Farms show greatest rise in rat infestation

INFESTATION by rats in England and Wales is getting worse, and farms have the highest rat populations.

The first national survey since the 1970s shows that rats have increased by 39% in homes generally, but by up to 48% in rural homes. Although the percentage in business premises has fallen from 6.5% to 5.4%, farms show up as the properties with the highest infestation rate at 42%.

However, as no farms were featured in the earlier survey it is not known if infestation on farms is deteriorating or improving.
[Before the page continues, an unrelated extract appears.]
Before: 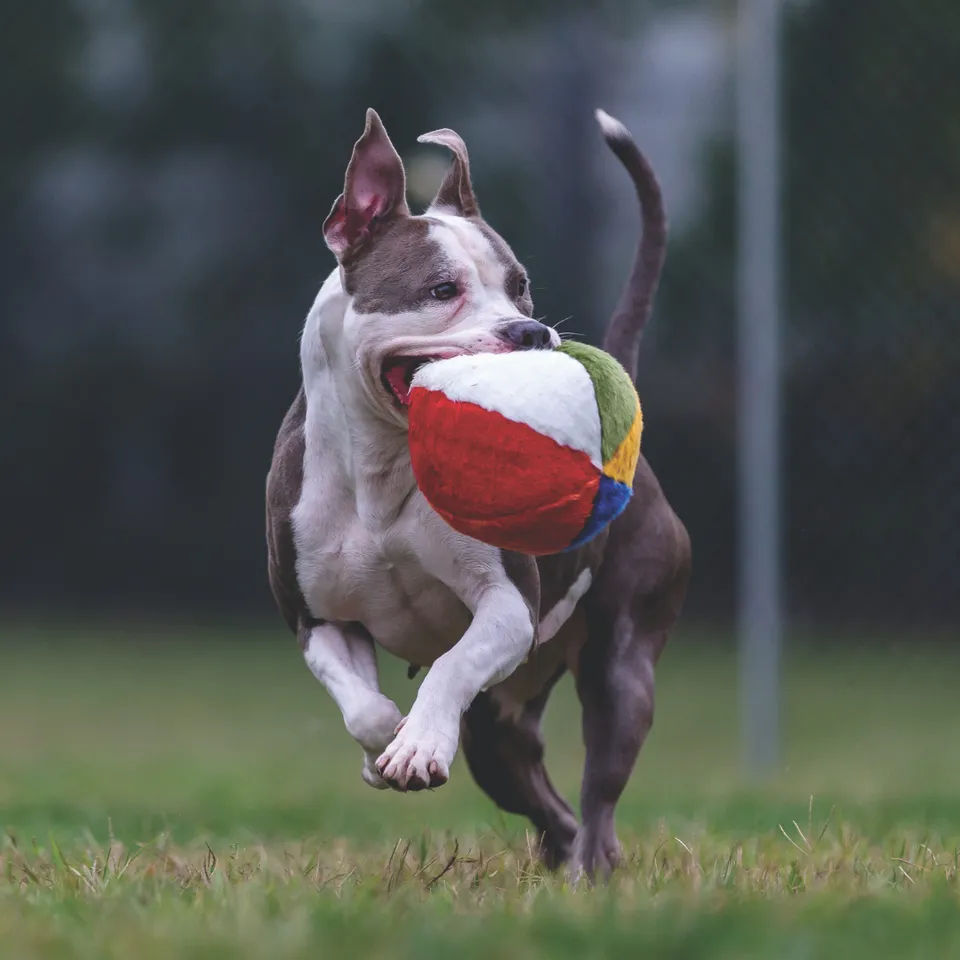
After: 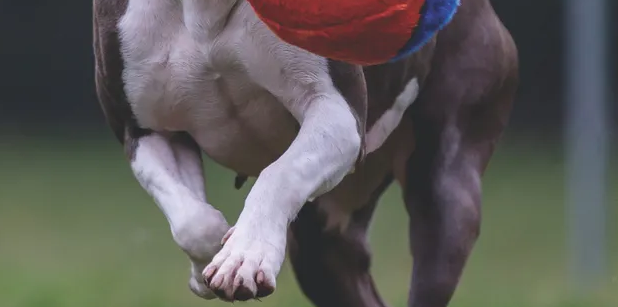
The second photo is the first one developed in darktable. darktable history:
crop: left 18.1%, top 51.124%, right 17.464%, bottom 16.821%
The £50,000 survey, carried out by the Chartered Institute of Environmental Health, was funded by MAFF, the CIEH and three pest control companies.

It shows the vast majority of rat infestations occur outdoors, particularly in rural areas. The eastern region is by far the worst area, with 16.3% of all properties infested – more than double that in other parts of England and Wales. A breakdown of the figures reveals mixed and cereal farms have more rats than dairy or other livestock holdings.

Presenting the survey report on Tuesday, Graham Jukes of the CIEH warned that the rising number of rats and mice posed a serious problem of disease spread and economic damage. "We are concerned. We dont wish this to be another scare story: This is real," he said.

Liable under Act

Adrian Meyer from the governments Central Science Laboratory, Slough, said many farmers still did not realise they were liable under the new Food Safety Act to ensure food they produced did not become contaminated.

He advised all farmers who tried to tackle infestation problems themselves to read product labels carefully.

Keeping a Jack Russell or other terrier as a "ratter" was not advisable, as dogs or cats could become infected.